Istruzioni di lavoro:
- A) Rispondi alle domande sul brano su Merkel:
(i) In che periodo è esplosa la crisi?
(ii) Chi ha chiamato Merkel «Merkiavelli»?
(iii) Di quanti ordini di conseguenze di primo piano si parla?
- B) Trascrivi senza cambiare nulla la parte del brano su Merkel compresa tra "Si tratta di" e "o della protezione.", estremi inclusi.

Vogliamo aggiungere qualche nota sull’azione della Cancelliera federale tedesca, Angela Merkel, dopo l’esplosione della crisi a fine d’agosto. Ha svolto un ruolo determinante nella definizione del carattere politico degli avvenimenti. È lei, in effetti, cercando di conservarne il controllo (che può scapparle), che ha dichiarato lo stato di emergenza prendendo misure "unilaterali". Soprattutto lei - attraverso l’accoglienza di una immensa parte di vittime di guerre e persecuzioni - ha posto la questione di una rifondazione dei nostri stati di diritto, escludendo qualsiasi "tolleranza" nei confronti delle correnti xenofobe e razziste. Coloro che, come me, deplorano assolutamente il modo in cui la Cancelliera Merkel ha pilotato l’imposizione a tutta l’Europa delle politiche di austerità, in particolare l’umiliazione e l’espropriazione della Grecia, devono oggi saper riconoscere il valore della sua azione e dirlo. Questo prova la complessità della realtà politica, che non si lascia leggere attraverso gli occhiali dell’ideologia. Naturalmente, Merkel non ha agito da sola: ha interpretato lo slancio di solidarietà di una parte significativa della società tedesca (affrontando il rischio di scontrarsi con un’altra parte che, ora, comincia a farsi sentire). Alcuni suppongono che, così facendo, abbia difeso gli interessi dell’economia tedesca, che ha bisogno di rinforzo demografico e di forza lavoro qualificata (abbondante tra i rifugiati), andando contro i pregiudizi xenofobi e ricordandosi dei benefici avuti dal suo paese dall’apporto di altri rifugiati. Possiamo immaginare che «Merkiavelli» (come l’ha chiamata Ulrich Beck) abbia visto un’occasione per ribaltare l’immagine di inumanità che le era stata affibiata dopo la "soluzione" della crisi greca. Ma queste spiegazioni non bastano e sono soprattutto incapaci di cogliere l’effetto oggettivo della decisione di Merkel, che trasforma i dati del problema "costituzionale" in Europa e intensifica il conflitto latente sull’"identità" europea, sia dal punto di vista dell’assetto sociale che della vita culturale. Forse la Merke (io ne dubito), agendo "in coscienza", non ha compreso subito fino a dove la sua decisione l’avrebbe portata (e noi con lei): ma l’importante è che sia arrivata a un punto di non ritorno di cui deve adesso assumere le conseguenze e difenderne il significato.
Hic Rhodus, hic salta.
Si tratta di quattro ordini di conseguenze di primo piano.
Le prime riguardano la gestione delle frontiere dell’Europa, ma anche il loro tracciato e il loro rapporto con la sovranità nazionale. L’accordo di Schengen si basava sul presupposto ambiguo che è possibile "mettere in comune" la funzione di sorveglianza delle entrate e delle uscite dallo spazio comunitario, continuando però al tempo stesso a considerare sovrani gli stati, responsabili degli individui che si trovano sul "proprio" territorio, dal punto di vista della sicurezza o della protezione.

Estratto dei dati:

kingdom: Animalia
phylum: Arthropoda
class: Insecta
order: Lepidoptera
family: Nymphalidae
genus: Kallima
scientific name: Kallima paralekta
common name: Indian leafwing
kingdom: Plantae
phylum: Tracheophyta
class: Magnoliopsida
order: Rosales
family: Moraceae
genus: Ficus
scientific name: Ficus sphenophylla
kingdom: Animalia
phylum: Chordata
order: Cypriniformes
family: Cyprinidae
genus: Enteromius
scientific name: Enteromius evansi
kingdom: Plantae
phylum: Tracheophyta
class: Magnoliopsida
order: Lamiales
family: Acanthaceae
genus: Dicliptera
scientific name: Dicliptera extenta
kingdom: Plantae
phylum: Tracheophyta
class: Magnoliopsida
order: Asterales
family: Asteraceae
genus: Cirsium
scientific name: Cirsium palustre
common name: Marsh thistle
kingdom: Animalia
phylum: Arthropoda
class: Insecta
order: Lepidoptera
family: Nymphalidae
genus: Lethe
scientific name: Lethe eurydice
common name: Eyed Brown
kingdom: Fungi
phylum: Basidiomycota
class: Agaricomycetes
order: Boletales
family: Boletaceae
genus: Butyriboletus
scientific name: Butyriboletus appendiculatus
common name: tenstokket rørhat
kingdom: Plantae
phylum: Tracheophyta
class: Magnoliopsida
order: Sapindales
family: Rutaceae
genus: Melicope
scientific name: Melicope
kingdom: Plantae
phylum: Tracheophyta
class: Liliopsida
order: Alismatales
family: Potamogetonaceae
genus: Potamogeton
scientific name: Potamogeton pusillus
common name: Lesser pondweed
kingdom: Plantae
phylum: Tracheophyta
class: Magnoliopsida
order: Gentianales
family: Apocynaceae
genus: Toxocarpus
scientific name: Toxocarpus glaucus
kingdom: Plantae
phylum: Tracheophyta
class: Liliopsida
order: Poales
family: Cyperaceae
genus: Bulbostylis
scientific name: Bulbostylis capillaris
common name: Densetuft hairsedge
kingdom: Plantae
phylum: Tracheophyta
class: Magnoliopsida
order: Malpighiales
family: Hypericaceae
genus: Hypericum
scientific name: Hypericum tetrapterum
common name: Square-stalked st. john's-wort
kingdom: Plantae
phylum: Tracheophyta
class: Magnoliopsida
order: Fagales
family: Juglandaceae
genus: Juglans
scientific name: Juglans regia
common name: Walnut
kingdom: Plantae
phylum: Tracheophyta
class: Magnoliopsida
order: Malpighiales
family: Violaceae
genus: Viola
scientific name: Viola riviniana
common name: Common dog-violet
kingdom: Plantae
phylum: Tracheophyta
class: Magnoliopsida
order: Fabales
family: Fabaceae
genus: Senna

Le risposte:
- A)
(i) A fine agosto.
(ii) Ulrich Beck.
(iii) Quattro.

- B)
Si tratta di quattro ordini di conseguenze di primo piano.
Le prime riguardano la gestione delle frontiere dell’Europa, ma anche il loro tracciato e il loro rapporto con la sovranità nazionale. L’accordo di Schengen si basava sul presupposto ambiguo che è possibile "mettere in comune" la funzione di sorveglianza delle entrate e delle uscite dallo spazio comunitario, continuando però al tempo stesso a considerare sovrani gli stati, responsabili degli individui che si trovano sul "proprio" territorio, dal punto di vista della sicurezza o della protezione.